### [What you have to do]
Look for "に、アプリ内からショートカットやウィジェットを追加で" in the entries below. Then write out exactly the line that holds it and every line after it, to the last, and nothing else.
━━ Extracted entries ━━
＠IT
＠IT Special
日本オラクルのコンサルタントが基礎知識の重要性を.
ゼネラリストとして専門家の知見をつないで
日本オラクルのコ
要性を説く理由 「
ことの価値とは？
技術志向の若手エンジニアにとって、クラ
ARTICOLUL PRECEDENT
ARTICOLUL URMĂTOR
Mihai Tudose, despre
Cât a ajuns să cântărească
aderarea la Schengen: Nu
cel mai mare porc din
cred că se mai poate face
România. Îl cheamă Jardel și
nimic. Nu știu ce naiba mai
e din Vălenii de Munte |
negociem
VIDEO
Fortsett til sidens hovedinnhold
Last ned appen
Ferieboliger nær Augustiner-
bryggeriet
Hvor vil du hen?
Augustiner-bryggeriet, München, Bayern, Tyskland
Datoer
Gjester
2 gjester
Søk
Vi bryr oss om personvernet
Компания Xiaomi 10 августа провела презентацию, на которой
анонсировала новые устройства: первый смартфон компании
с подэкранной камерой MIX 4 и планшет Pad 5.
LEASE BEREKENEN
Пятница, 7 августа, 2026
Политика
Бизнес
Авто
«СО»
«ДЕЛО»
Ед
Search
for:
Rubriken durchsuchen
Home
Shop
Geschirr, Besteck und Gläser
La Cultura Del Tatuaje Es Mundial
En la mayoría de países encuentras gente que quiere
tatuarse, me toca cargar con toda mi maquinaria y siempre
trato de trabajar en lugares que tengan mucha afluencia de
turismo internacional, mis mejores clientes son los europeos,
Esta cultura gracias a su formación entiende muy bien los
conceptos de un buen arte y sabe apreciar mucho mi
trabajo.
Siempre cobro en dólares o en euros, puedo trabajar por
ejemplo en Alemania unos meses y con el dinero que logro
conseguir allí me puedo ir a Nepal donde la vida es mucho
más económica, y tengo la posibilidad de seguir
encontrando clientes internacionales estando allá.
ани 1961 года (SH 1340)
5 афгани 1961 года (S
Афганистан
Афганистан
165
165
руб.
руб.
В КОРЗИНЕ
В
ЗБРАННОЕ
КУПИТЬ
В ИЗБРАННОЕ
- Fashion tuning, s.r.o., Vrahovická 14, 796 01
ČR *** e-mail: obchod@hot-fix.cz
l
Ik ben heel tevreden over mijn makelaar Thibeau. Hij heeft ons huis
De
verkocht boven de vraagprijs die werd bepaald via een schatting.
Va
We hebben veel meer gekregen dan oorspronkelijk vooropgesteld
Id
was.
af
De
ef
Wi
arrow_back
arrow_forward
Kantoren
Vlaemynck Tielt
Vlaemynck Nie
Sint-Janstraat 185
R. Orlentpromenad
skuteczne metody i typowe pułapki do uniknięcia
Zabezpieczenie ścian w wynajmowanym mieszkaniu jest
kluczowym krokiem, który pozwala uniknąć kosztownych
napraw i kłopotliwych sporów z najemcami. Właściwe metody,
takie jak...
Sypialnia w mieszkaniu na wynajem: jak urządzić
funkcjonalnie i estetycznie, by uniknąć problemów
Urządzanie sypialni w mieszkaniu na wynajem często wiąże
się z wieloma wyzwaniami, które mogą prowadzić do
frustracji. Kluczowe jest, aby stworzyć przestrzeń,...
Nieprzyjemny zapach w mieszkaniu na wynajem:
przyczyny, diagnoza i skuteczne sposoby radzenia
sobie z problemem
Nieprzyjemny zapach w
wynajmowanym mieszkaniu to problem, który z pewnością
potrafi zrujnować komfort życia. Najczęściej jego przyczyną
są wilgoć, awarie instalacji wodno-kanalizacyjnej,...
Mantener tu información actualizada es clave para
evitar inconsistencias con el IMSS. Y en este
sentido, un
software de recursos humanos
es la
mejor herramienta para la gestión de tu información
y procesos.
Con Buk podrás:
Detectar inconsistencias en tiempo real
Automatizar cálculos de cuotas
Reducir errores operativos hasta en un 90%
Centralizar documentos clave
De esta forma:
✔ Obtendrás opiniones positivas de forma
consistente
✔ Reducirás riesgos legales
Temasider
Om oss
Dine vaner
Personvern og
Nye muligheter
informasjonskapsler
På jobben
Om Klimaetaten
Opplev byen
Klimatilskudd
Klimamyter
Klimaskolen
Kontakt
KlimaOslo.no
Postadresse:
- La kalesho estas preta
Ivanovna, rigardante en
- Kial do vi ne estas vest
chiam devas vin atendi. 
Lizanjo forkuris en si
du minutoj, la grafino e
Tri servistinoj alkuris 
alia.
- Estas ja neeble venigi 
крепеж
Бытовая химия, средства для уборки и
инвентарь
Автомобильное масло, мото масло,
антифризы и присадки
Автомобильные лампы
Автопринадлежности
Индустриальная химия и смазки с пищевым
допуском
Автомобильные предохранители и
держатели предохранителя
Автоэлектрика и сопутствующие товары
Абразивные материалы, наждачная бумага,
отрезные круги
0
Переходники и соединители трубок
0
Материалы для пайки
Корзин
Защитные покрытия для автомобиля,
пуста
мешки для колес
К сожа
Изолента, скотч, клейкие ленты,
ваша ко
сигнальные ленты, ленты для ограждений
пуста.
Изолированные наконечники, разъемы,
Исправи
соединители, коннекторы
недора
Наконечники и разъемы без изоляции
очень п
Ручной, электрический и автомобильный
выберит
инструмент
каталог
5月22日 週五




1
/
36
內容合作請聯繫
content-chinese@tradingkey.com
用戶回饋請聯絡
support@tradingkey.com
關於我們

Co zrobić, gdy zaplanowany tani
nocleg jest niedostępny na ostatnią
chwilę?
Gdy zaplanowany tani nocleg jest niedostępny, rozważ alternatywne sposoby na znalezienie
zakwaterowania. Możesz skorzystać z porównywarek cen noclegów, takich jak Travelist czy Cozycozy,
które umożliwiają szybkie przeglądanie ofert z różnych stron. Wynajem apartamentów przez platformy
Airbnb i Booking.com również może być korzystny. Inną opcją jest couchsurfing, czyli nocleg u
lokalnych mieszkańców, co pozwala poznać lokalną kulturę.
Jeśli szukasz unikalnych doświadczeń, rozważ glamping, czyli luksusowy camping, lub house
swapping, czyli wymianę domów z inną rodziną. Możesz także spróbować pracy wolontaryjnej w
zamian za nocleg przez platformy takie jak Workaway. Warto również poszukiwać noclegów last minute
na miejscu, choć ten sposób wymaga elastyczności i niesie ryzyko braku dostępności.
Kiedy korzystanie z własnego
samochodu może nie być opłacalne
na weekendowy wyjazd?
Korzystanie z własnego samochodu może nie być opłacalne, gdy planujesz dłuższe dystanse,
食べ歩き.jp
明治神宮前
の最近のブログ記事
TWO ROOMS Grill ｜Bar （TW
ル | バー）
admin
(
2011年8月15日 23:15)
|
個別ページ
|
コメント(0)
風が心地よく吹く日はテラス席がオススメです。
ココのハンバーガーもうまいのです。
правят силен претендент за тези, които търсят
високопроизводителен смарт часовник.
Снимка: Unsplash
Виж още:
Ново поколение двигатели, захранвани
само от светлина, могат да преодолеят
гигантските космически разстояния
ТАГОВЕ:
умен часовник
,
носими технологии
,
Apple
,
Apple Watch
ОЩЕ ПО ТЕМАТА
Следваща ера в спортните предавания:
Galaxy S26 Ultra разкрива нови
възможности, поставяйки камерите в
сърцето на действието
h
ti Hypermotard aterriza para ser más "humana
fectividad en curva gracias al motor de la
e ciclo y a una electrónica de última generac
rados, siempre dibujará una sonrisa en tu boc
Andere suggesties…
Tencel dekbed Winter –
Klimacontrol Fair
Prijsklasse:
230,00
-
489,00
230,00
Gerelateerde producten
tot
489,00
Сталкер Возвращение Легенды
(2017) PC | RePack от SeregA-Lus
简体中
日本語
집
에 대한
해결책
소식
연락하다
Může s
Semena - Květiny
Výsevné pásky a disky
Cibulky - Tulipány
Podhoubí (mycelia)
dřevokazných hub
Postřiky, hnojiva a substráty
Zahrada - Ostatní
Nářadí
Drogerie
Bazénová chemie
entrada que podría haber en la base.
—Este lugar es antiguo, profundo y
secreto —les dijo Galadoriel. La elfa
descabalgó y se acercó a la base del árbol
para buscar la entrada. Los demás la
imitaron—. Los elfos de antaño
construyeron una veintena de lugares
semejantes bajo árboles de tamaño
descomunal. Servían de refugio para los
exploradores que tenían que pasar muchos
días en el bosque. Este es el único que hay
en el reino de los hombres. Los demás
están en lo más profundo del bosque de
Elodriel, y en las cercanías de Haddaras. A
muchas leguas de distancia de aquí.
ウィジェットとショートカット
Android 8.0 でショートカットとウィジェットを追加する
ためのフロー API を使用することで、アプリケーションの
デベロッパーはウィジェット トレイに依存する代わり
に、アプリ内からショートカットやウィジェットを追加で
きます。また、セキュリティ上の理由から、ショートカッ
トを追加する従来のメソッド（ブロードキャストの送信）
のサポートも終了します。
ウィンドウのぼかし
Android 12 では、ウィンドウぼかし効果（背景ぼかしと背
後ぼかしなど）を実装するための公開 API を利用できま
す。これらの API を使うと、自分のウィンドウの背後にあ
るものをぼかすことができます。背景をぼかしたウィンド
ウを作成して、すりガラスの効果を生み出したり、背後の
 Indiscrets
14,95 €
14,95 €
━━━
### [Task solution]
に、アプリ内からショートカットやウィジェットを追加で
きます。また、セキュリティ上の理由から、ショートカッ
トを追加する従来のメソッド（ブロードキャストの送信）
のサポートも終了します。
ウィンドウのぼかし
Android 12 では、ウィンドウぼかし効果（背景ぼかしと背
後ぼかしなど）を実装するための公開 API を利用できま
す。これらの API を使うと、自分のウィンドウの背後にあ
るものをぼかすことができます。背景をぼかしたウィンド
ウを作成して、すりガラスの効果を生み出したり、背後の
 Indiscrets
14,95 €
14,95 €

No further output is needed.